- **ASSIGNED TASK**
Starting at the line that contains "After each image, state", transcribe each line exactly through the last line of the data. Include nothing else.
RECORDS FOR THIS EXERCISE START
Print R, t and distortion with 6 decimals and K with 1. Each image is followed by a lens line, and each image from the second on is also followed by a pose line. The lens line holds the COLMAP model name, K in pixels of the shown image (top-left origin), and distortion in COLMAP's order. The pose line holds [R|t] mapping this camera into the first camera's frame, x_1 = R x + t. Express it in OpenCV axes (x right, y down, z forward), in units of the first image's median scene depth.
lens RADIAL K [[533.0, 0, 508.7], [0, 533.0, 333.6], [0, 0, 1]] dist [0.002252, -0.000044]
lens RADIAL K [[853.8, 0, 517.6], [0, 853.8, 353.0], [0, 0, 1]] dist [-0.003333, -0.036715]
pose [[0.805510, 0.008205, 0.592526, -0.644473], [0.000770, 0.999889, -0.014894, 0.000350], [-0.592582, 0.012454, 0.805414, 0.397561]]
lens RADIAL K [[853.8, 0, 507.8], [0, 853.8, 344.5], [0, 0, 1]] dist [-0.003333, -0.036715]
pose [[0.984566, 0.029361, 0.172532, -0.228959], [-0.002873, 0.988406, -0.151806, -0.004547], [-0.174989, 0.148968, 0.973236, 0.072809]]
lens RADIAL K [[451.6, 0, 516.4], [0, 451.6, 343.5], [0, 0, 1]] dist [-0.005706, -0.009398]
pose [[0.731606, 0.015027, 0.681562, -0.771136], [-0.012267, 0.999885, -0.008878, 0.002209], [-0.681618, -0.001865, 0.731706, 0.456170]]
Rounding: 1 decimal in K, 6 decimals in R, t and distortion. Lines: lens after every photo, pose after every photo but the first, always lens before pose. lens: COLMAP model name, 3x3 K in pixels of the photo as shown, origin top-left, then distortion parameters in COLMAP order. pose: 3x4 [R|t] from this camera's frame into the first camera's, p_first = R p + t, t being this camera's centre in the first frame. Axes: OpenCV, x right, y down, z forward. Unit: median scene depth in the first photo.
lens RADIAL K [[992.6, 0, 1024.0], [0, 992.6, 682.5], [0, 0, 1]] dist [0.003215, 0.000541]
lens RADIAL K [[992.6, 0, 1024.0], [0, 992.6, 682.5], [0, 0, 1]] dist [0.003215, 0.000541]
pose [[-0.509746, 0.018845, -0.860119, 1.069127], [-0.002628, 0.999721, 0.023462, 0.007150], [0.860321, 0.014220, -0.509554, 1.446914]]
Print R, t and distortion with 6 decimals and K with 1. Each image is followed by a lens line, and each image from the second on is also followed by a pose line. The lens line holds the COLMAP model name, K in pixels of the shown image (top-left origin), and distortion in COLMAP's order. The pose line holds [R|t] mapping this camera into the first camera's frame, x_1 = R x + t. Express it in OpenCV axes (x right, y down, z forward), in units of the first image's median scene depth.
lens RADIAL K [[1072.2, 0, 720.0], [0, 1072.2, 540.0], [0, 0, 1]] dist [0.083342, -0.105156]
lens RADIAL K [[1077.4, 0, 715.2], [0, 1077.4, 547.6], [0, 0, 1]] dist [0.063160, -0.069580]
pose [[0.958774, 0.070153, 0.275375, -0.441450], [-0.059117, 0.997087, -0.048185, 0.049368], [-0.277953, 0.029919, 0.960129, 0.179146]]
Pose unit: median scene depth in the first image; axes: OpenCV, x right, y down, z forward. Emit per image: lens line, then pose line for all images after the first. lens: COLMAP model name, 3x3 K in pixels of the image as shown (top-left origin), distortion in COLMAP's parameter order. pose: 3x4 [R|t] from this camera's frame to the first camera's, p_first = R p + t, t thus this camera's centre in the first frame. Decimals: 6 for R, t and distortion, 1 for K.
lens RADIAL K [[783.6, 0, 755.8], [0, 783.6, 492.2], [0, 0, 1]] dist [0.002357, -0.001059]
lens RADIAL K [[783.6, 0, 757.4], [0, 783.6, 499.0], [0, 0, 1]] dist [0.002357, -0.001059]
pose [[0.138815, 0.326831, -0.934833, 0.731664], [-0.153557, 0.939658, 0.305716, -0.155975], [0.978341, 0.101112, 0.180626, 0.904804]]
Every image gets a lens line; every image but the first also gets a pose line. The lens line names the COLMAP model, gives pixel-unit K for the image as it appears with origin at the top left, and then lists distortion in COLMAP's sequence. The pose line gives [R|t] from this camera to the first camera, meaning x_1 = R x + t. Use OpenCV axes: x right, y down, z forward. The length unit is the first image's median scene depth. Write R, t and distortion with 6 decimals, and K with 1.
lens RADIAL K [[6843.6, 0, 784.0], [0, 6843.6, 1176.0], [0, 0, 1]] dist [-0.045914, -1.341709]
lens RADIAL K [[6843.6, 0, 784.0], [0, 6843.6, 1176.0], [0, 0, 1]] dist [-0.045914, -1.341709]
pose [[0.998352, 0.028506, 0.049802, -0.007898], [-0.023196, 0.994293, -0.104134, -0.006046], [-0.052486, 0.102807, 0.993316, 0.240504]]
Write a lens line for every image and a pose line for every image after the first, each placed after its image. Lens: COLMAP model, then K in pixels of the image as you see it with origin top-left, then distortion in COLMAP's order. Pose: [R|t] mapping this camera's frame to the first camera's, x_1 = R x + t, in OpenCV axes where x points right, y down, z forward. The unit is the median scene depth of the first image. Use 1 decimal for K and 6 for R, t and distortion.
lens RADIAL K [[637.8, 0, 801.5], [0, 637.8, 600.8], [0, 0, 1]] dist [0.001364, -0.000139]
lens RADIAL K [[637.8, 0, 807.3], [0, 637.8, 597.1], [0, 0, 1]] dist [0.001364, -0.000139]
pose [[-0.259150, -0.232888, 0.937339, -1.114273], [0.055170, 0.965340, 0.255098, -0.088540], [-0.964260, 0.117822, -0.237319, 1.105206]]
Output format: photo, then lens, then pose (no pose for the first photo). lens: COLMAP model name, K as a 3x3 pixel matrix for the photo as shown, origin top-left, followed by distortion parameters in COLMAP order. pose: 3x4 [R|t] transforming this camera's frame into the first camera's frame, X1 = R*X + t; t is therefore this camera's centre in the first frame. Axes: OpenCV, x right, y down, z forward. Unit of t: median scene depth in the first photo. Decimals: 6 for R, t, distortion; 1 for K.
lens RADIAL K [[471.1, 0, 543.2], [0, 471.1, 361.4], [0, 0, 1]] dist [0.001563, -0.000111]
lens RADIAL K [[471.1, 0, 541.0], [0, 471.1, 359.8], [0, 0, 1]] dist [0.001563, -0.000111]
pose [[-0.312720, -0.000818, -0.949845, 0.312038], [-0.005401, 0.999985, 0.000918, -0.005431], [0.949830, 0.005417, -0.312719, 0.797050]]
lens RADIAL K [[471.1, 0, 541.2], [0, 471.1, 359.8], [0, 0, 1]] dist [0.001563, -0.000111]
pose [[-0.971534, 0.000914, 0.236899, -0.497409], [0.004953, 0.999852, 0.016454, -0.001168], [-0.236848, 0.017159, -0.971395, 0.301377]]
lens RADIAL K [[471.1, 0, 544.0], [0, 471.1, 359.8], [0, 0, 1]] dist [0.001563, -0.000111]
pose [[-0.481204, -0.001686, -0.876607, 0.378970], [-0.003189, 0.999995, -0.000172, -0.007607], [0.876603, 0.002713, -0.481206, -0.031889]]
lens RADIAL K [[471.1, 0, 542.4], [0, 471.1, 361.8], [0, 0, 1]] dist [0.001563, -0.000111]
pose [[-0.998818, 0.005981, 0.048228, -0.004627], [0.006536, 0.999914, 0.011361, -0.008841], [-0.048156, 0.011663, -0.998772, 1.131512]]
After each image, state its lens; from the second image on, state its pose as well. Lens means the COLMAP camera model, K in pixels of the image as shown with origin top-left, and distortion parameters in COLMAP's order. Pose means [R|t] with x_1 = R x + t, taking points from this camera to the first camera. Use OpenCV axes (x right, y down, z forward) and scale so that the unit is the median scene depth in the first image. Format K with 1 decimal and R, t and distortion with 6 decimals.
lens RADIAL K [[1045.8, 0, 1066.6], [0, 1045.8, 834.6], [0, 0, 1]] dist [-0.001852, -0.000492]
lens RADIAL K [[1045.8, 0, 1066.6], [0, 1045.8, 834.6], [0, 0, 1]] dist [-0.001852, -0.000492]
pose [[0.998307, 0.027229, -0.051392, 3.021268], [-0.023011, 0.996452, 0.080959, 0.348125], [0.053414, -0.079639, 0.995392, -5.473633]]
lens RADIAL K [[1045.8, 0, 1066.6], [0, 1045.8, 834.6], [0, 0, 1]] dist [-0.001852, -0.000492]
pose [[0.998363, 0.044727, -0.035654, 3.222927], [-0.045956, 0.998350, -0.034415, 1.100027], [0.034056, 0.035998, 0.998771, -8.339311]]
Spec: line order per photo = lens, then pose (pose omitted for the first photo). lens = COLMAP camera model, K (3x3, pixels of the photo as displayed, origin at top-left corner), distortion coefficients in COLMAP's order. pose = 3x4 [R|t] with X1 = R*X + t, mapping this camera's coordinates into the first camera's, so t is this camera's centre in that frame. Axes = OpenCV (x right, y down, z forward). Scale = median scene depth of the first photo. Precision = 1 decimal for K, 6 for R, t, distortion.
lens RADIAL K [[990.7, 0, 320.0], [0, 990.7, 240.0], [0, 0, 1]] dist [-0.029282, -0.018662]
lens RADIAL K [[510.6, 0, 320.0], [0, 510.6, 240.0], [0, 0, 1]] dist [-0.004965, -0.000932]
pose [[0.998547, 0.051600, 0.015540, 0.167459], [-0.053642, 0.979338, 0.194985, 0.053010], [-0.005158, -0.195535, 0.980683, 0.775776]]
RECORDS FOR THIS EXERCISE END
- **COMPLETED EXERCISE**
After each image, state its lens; from the second image on, state its pose as well. Lens means the COLMAP camera model, K in pixels of the image as shown with origin top-left, and distortion parameters in COLMAP's order. Pose means [R|t] with x_1 = R x + t, taking points from this camera to the first camera. Use OpenCV axes (x right, y down, z forward) and scale so that the unit is the median scene depth in the first image. Format K with 1 decimal and R, t and distortion with 6 decimals.
lens RADIAL K [[1045.8, 0, 1066.6], [0, 1045.8, 834.6], [0, 0, 1]] dist [-0.001852, -0.000492]
lens RADIAL K [[1045.8, 0, 1066.6], [0, 1045.8, 834.6], [0, 0, 1]] dist [-0.001852, -0.000492]
pose [[0.998307, 0.027229, -0.051392, 3.021268], [-0.023011, 0.996452, 0.080959, 0.348125], [0.053414, -0.079639, 0.995392, -5.473633]]
lens RADIAL K [[1045.8, 0, 1066.6], [0, 1045.8, 834.6], [0, 0, 1]] dist [-0.001852, -0.000492]
pose [[0.998363, 0.044727, -0.035654, 3.222927], [-0.045956, 0.998350, -0.034415, 1.100027], [0.034056, 0.035998, 0.998771, -8.339311]]
Spec: line order per photo = lens, then pose (pose omitted for the first photo). lens = COLMAP camera model, K (3x3, pixels of the photo as displayed, origin at top-left corner), distortion coefficients in COLMAP's order. pose = 3x4 [R|t] with X1 = R*X + t, mapping this camera's coordinates into the first camera's, so t is this camera's centre in that frame. Axes = OpenCV (x right, y down, z forward). Scale = median scene depth of the first photo. Precision = 1 decimal for K, 6 for R, t, distortion.
lens RADIAL K [[990.7, 0, 320.0], [0, 990.7, 240.0], [0, 0, 1]] dist [-0.029282, -0.018662]
lens RADIAL K [[510.6, 0, 320.0], [0, 510.6, 240.0], [0, 0, 1]] dist [-0.004965, -0.000932]
pose [[0.998547, 0.051600, 0.015540, 0.167459], [-0.053642, 0.979338, 0.194985, 0.053010], [-0.005158, -0.195535, 0.980683, 0.775776]]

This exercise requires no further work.